* To develop technology for both companies
* Will keep brands separate
* Volvo biggest Chinese overseas auto investment
BEIJING/STOCKHOLM, Feb 20 (Reuters) - Chinese car group Geely and its Swedish brand Volvo will set up a joint research and development centre in Sweden to produce technology for new cars.
Geely chairman Li Shufu said the centre, based in Volvo’s western Swedish hometown of Gothenburg, would help Geely improve the quality of its cars.
“However, the sharing of knowledge and technology has to be done without jeopardising brand integrity and individual product development,” Li said.
Geely, whose investment in Volvo is the biggest Chinese overseas auto investment, is stronger in the mass segment in China, while the Volvo brand is aimed at the premium market.
Volvo has a had patchy record since Geely bought it from Ford Motor Co in 2012. Sales rose in 2011, but a recession in Europe and slowing sales in China pushed it into a loss for the first half of last year.
Internal disagreements also led to the ouster of the chief executive last year and to the appointment of Hakan Samuelsson as chief.
The new R&D centre will employ about 200 full-time engineers from Sweden and China and develop a new modular architecture and components for new cars in the compact car class.

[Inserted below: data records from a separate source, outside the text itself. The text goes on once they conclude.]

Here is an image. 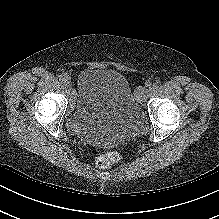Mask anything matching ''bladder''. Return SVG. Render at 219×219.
Returning <instances> with one entry per match:
<instances>
[{"instance_id":"bladder-1","label":"bladder","mask_w":219,"mask_h":219,"mask_svg":"<svg viewBox=\"0 0 219 219\" xmlns=\"http://www.w3.org/2000/svg\"><path fill=\"white\" fill-rule=\"evenodd\" d=\"M67 129L79 136L97 134L108 144L146 130L142 107L127 79L117 71L88 68L77 81L76 101Z\"/></svg>"}]
</instances>
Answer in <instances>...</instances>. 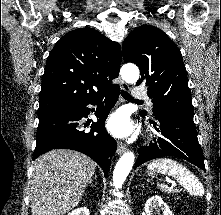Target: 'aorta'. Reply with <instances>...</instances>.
<instances>
[{"label":"aorta","mask_w":221,"mask_h":215,"mask_svg":"<svg viewBox=\"0 0 221 215\" xmlns=\"http://www.w3.org/2000/svg\"><path fill=\"white\" fill-rule=\"evenodd\" d=\"M121 76L127 83L134 84L138 81L140 73L139 69L134 64H125L121 68ZM135 160L133 152H126L118 160L113 172V185L116 189L122 187L129 172L131 171Z\"/></svg>","instance_id":"obj_1"}]
</instances>
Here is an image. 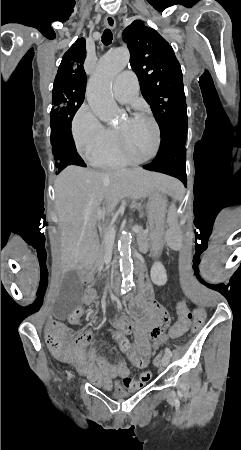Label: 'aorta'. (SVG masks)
I'll return each mask as SVG.
<instances>
[{
    "label": "aorta",
    "instance_id": "obj_1",
    "mask_svg": "<svg viewBox=\"0 0 241 450\" xmlns=\"http://www.w3.org/2000/svg\"><path fill=\"white\" fill-rule=\"evenodd\" d=\"M130 54L127 49L120 48L103 56L88 82L87 101L94 114L106 123H113L119 117V108L112 96L113 79L129 63ZM132 235L123 232L118 242L120 253V271L123 284H133V260L131 253Z\"/></svg>",
    "mask_w": 241,
    "mask_h": 450
}]
</instances>
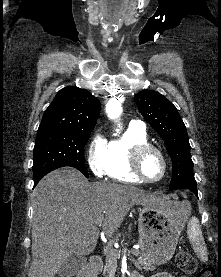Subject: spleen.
Returning <instances> with one entry per match:
<instances>
[{"label": "spleen", "instance_id": "spleen-1", "mask_svg": "<svg viewBox=\"0 0 221 277\" xmlns=\"http://www.w3.org/2000/svg\"><path fill=\"white\" fill-rule=\"evenodd\" d=\"M188 213H190V207L188 208ZM187 235L197 257L202 262H206L208 260L207 248L199 226V220L196 217H192L189 220Z\"/></svg>", "mask_w": 221, "mask_h": 277}]
</instances>
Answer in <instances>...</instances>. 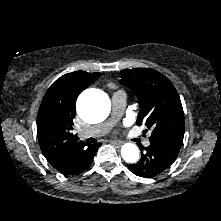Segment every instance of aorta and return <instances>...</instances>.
Returning a JSON list of instances; mask_svg holds the SVG:
<instances>
[{"label": "aorta", "instance_id": "aorta-1", "mask_svg": "<svg viewBox=\"0 0 221 221\" xmlns=\"http://www.w3.org/2000/svg\"><path fill=\"white\" fill-rule=\"evenodd\" d=\"M109 101L100 93H84L77 101V112L86 122L103 120L109 112ZM121 155L126 162L134 163L139 158V149L133 143H125L121 148Z\"/></svg>", "mask_w": 221, "mask_h": 221}]
</instances>
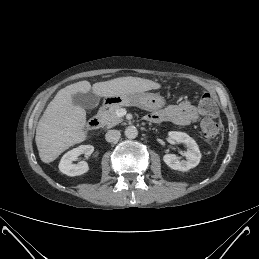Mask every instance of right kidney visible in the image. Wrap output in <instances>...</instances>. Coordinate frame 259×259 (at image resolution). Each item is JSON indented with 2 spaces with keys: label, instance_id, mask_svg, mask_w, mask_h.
Returning <instances> with one entry per match:
<instances>
[{
  "label": "right kidney",
  "instance_id": "1",
  "mask_svg": "<svg viewBox=\"0 0 259 259\" xmlns=\"http://www.w3.org/2000/svg\"><path fill=\"white\" fill-rule=\"evenodd\" d=\"M94 151L92 145H80L63 155L59 163V170L68 176H79L86 173L89 170V166L86 161H80L74 164L78 156L84 154L88 158Z\"/></svg>",
  "mask_w": 259,
  "mask_h": 259
}]
</instances>
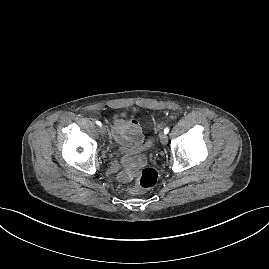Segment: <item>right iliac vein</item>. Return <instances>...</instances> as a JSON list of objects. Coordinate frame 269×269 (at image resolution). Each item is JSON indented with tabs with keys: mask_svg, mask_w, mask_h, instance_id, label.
I'll return each instance as SVG.
<instances>
[{
	"mask_svg": "<svg viewBox=\"0 0 269 269\" xmlns=\"http://www.w3.org/2000/svg\"><path fill=\"white\" fill-rule=\"evenodd\" d=\"M99 132H100V134L101 135H105L106 134V129H105V127L104 126H100V128H99Z\"/></svg>",
	"mask_w": 269,
	"mask_h": 269,
	"instance_id": "1",
	"label": "right iliac vein"
}]
</instances>
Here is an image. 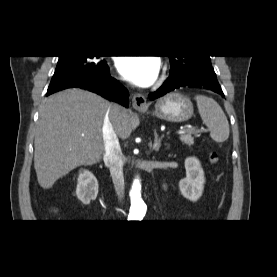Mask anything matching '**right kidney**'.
Instances as JSON below:
<instances>
[{
  "mask_svg": "<svg viewBox=\"0 0 277 277\" xmlns=\"http://www.w3.org/2000/svg\"><path fill=\"white\" fill-rule=\"evenodd\" d=\"M98 181L92 172L82 169L77 180L76 195L85 205L95 200L98 194Z\"/></svg>",
  "mask_w": 277,
  "mask_h": 277,
  "instance_id": "obj_1",
  "label": "right kidney"
}]
</instances>
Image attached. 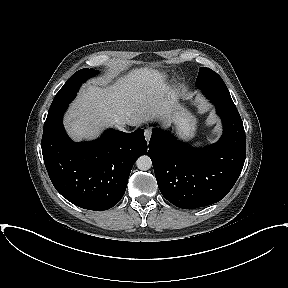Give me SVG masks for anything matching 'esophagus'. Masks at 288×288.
I'll return each instance as SVG.
<instances>
[{
  "mask_svg": "<svg viewBox=\"0 0 288 288\" xmlns=\"http://www.w3.org/2000/svg\"><path fill=\"white\" fill-rule=\"evenodd\" d=\"M144 135H145L146 141L148 142V141L150 140L151 136H152V130L149 129V128H148V129H145Z\"/></svg>",
  "mask_w": 288,
  "mask_h": 288,
  "instance_id": "esophagus-1",
  "label": "esophagus"
}]
</instances>
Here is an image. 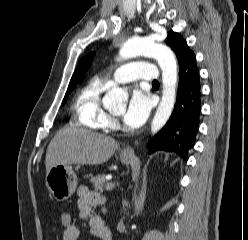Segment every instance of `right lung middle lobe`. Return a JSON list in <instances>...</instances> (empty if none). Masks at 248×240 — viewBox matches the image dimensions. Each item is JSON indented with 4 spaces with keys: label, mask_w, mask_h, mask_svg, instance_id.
<instances>
[{
    "label": "right lung middle lobe",
    "mask_w": 248,
    "mask_h": 240,
    "mask_svg": "<svg viewBox=\"0 0 248 240\" xmlns=\"http://www.w3.org/2000/svg\"><path fill=\"white\" fill-rule=\"evenodd\" d=\"M77 83L78 82H76V81L70 82V84L68 86V90H67L66 95L64 97L63 103L65 102V100L67 99L69 93H71V91L74 89V87L76 86Z\"/></svg>",
    "instance_id": "right-lung-middle-lobe-1"
}]
</instances>
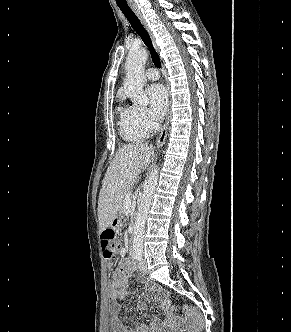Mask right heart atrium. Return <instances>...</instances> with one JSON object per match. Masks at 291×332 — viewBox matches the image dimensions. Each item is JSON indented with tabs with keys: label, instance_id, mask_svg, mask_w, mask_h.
Returning <instances> with one entry per match:
<instances>
[{
	"label": "right heart atrium",
	"instance_id": "d8ad5b80",
	"mask_svg": "<svg viewBox=\"0 0 291 332\" xmlns=\"http://www.w3.org/2000/svg\"><path fill=\"white\" fill-rule=\"evenodd\" d=\"M133 122L138 129L146 133L155 127L147 110L141 106H133Z\"/></svg>",
	"mask_w": 291,
	"mask_h": 332
}]
</instances>
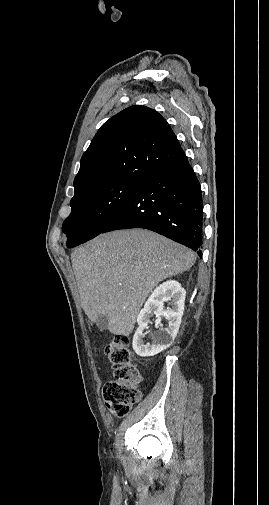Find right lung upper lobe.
<instances>
[{
	"mask_svg": "<svg viewBox=\"0 0 269 505\" xmlns=\"http://www.w3.org/2000/svg\"><path fill=\"white\" fill-rule=\"evenodd\" d=\"M166 120L134 105L111 117L84 152L75 177V195L110 182L142 184L152 173L184 155Z\"/></svg>",
	"mask_w": 269,
	"mask_h": 505,
	"instance_id": "cb5924a9",
	"label": "right lung upper lobe"
}]
</instances>
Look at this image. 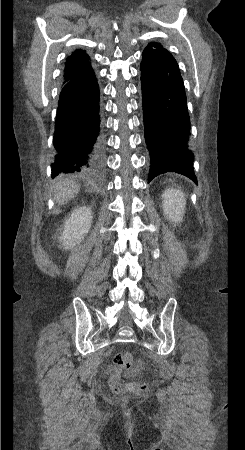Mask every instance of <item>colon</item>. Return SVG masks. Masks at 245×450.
<instances>
[{"label":"colon","mask_w":245,"mask_h":450,"mask_svg":"<svg viewBox=\"0 0 245 450\" xmlns=\"http://www.w3.org/2000/svg\"><path fill=\"white\" fill-rule=\"evenodd\" d=\"M133 357L130 352L116 353L113 358L115 371L110 378V386L112 390L120 392L124 390H131L134 392H143L146 390V384L140 381L122 382L123 374L130 369Z\"/></svg>","instance_id":"obj_1"}]
</instances>
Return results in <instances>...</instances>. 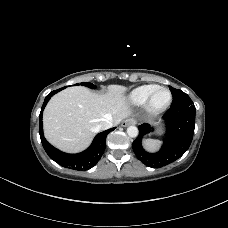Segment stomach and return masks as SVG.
<instances>
[{
  "mask_svg": "<svg viewBox=\"0 0 228 228\" xmlns=\"http://www.w3.org/2000/svg\"><path fill=\"white\" fill-rule=\"evenodd\" d=\"M162 132H163V129L162 128H158L157 129V134H162Z\"/></svg>",
  "mask_w": 228,
  "mask_h": 228,
  "instance_id": "obj_1",
  "label": "stomach"
}]
</instances>
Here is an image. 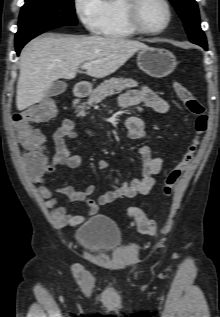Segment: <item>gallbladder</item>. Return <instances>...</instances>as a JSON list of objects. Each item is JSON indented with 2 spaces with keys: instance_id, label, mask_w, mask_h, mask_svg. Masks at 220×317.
Instances as JSON below:
<instances>
[{
  "instance_id": "bac80fb5",
  "label": "gallbladder",
  "mask_w": 220,
  "mask_h": 317,
  "mask_svg": "<svg viewBox=\"0 0 220 317\" xmlns=\"http://www.w3.org/2000/svg\"><path fill=\"white\" fill-rule=\"evenodd\" d=\"M67 89V85L64 82H54L49 91L47 92V97L58 96L64 93Z\"/></svg>"
}]
</instances>
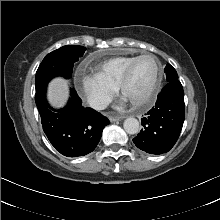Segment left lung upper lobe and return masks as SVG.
<instances>
[{
	"mask_svg": "<svg viewBox=\"0 0 220 220\" xmlns=\"http://www.w3.org/2000/svg\"><path fill=\"white\" fill-rule=\"evenodd\" d=\"M164 71L168 82L178 79L176 70L170 64L166 65Z\"/></svg>",
	"mask_w": 220,
	"mask_h": 220,
	"instance_id": "left-lung-upper-lobe-1",
	"label": "left lung upper lobe"
}]
</instances>
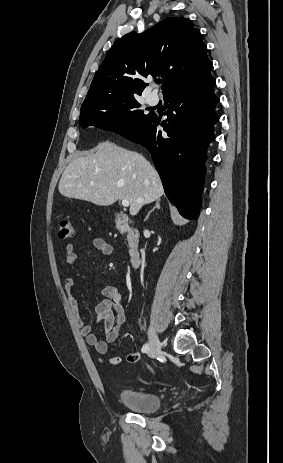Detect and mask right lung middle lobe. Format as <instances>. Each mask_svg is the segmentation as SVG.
Instances as JSON below:
<instances>
[{
	"label": "right lung middle lobe",
	"mask_w": 283,
	"mask_h": 463,
	"mask_svg": "<svg viewBox=\"0 0 283 463\" xmlns=\"http://www.w3.org/2000/svg\"><path fill=\"white\" fill-rule=\"evenodd\" d=\"M134 97H108L81 106L79 124L86 128L96 126L113 130L121 135L137 131L151 116L139 110Z\"/></svg>",
	"instance_id": "1"
}]
</instances>
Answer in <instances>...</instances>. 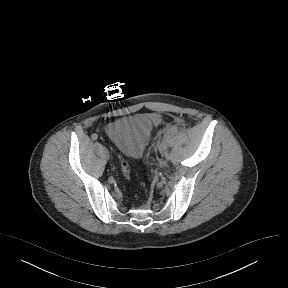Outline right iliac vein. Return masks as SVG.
I'll list each match as a JSON object with an SVG mask.
<instances>
[{
  "label": "right iliac vein",
  "instance_id": "right-iliac-vein-1",
  "mask_svg": "<svg viewBox=\"0 0 288 288\" xmlns=\"http://www.w3.org/2000/svg\"><path fill=\"white\" fill-rule=\"evenodd\" d=\"M104 152H105L106 158H109L110 155H109V151L107 148L104 149Z\"/></svg>",
  "mask_w": 288,
  "mask_h": 288
}]
</instances>
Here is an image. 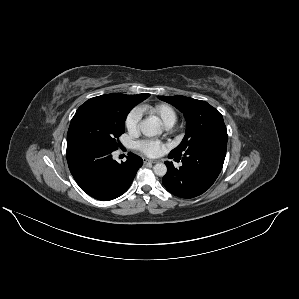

The companies said the new centre would bring cost savings in terms of development and economies of scale.
The head of the centre, Mats Fagerhag, did not go into detail on a conference call, other than to say most of the savings would likely come “on the material side”, meaning Geely and Volvo can share components and use Geely’s supply chain in China, where costs are cheaper.
Fagerhag said it was too early to say which components are going to be shared.
Peter Mertens, senior vice president of R&D at Volvo Cars, said on the call that the technology resulting from the joint effort would yield differentiated platforms, with no compromise in Volvo’s higher safety requirements.